Le Collectif Transmission – Photo DR
Un laboratoire de création radio
À travers son école et toutes ses activités, le collectif Transmission œuvre pour démocratiser l’accès à la production radiophonique. Le projet est bénévole, à but non lucratif et tient ferme ses valeurs humanistes et solidaires. Les ateliers dans les écoles ou ailleurs, les rencontres avec d’autres professionnel.le.s du son, les soirées festives, concerts et moments d’écoute ouverts aux intéressé.e.s et aux habitant.e.s d’Aubervilliers sont à chaque fois un nouveau moyen de mettre la lumière sur le média radio. Chacun de ces événements devient un espace public de découverte, dans un modèle d’éducation populaire, basé sur l’échange et favorisant le lien social. Cette vocation de “transmission”, que l’Association a astucieusement mise en exergue dans son nom, s’accompagne d’une volonté de rechercher et d’inventer de nouvelles façons de raconter le monde par le son.

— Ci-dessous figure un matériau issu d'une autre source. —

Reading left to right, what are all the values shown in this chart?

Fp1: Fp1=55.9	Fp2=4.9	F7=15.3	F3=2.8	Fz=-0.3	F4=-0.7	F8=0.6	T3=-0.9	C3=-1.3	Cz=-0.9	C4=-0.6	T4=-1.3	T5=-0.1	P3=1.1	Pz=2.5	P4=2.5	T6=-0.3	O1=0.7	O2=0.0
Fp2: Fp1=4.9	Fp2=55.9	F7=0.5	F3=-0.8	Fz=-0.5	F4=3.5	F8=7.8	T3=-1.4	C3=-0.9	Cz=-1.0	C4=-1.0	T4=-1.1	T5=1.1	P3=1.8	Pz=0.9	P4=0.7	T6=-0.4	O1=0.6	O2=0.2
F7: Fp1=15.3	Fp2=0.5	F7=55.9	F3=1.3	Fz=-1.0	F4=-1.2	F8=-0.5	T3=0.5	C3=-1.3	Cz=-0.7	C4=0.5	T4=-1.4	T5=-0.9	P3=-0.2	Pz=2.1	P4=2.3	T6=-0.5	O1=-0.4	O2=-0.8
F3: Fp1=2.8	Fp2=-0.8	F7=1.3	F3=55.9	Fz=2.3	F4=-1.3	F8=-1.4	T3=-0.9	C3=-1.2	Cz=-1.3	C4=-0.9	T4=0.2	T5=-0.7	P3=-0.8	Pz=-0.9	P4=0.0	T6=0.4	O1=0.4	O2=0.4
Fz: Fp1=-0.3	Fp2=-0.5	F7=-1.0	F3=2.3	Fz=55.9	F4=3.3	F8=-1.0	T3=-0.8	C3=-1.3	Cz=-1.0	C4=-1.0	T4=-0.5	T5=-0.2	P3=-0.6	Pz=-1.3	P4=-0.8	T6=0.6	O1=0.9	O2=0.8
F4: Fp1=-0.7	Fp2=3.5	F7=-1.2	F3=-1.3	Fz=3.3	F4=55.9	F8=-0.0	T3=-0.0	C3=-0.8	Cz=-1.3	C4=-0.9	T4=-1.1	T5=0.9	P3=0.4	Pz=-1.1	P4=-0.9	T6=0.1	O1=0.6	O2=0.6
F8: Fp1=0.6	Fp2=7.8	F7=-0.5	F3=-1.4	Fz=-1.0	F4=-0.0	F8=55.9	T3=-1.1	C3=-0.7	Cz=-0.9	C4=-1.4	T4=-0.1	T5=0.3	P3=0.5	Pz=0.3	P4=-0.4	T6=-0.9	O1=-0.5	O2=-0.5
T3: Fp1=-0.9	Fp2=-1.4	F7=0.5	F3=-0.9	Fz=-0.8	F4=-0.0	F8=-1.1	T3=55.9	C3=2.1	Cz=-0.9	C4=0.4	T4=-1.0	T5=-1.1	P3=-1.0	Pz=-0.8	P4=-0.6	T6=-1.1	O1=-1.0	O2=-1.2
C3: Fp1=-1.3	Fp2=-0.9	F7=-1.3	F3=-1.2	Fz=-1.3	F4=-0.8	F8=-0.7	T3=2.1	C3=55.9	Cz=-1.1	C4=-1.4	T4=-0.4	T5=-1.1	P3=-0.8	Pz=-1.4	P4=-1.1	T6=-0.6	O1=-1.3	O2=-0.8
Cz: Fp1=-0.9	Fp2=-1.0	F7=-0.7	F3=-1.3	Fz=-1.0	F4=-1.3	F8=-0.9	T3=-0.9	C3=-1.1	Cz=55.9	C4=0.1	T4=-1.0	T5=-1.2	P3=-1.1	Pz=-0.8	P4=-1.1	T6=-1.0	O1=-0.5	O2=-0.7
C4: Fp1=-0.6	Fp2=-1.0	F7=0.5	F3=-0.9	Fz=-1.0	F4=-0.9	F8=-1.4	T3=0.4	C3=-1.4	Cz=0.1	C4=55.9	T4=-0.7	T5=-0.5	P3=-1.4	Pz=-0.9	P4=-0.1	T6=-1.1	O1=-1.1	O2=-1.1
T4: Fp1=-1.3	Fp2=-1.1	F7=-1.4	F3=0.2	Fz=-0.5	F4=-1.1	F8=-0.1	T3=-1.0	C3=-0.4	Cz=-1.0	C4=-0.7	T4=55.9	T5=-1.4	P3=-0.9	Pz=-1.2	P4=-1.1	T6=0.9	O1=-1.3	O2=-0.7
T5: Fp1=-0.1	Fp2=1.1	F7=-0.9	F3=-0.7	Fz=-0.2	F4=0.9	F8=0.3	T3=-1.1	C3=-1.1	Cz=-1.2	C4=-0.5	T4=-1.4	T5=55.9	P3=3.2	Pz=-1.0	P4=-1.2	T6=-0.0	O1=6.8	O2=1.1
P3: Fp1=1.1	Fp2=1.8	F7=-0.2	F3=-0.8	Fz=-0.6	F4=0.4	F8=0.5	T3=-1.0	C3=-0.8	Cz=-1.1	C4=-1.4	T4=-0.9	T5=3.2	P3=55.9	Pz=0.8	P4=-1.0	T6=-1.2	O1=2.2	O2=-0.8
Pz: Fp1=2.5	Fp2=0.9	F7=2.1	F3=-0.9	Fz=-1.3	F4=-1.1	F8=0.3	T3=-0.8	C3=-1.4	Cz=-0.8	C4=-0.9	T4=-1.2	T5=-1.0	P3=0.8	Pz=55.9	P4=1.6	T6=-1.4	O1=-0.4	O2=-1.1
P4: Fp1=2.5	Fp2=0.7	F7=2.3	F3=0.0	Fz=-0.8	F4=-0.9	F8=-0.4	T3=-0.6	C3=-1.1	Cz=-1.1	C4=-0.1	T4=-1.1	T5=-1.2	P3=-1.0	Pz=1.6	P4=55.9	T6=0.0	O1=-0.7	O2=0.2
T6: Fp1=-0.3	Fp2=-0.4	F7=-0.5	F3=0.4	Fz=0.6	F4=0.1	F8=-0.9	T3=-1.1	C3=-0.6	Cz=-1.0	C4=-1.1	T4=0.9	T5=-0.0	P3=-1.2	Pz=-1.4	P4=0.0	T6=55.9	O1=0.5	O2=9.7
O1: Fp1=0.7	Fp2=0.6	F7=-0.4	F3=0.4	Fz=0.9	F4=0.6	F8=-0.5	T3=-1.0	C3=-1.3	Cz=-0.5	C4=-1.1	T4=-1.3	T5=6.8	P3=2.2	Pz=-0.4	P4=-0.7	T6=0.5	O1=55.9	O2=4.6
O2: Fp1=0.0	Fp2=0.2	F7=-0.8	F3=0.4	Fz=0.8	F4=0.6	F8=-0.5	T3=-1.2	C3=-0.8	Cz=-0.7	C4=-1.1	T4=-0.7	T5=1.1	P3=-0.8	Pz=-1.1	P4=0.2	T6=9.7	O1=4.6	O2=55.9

En effet, pour le collectif Transmission, la narration sonore dans sa forme et dans son fond est loin d’avoir été entièrement défrichée. Convaincus que les possibilités sont très vastes, ces nouveaux auteurs participent au renouvellement des genres radiophoniques en proposant de “nouveaux objets sonores”. La singularité de chacun est littéralement “boostée” par les collaborations, les partages d’expériences et de compétences. La mise en commun des savoirs et les travaux collectifs sont les moyens d’avancer toujours plus dans cette recherche, pour un mode d’expression original et universaliste qui a toute sa place dans notre époque.
Liberté, créativité et qualité, les vertus du collectif Transmission.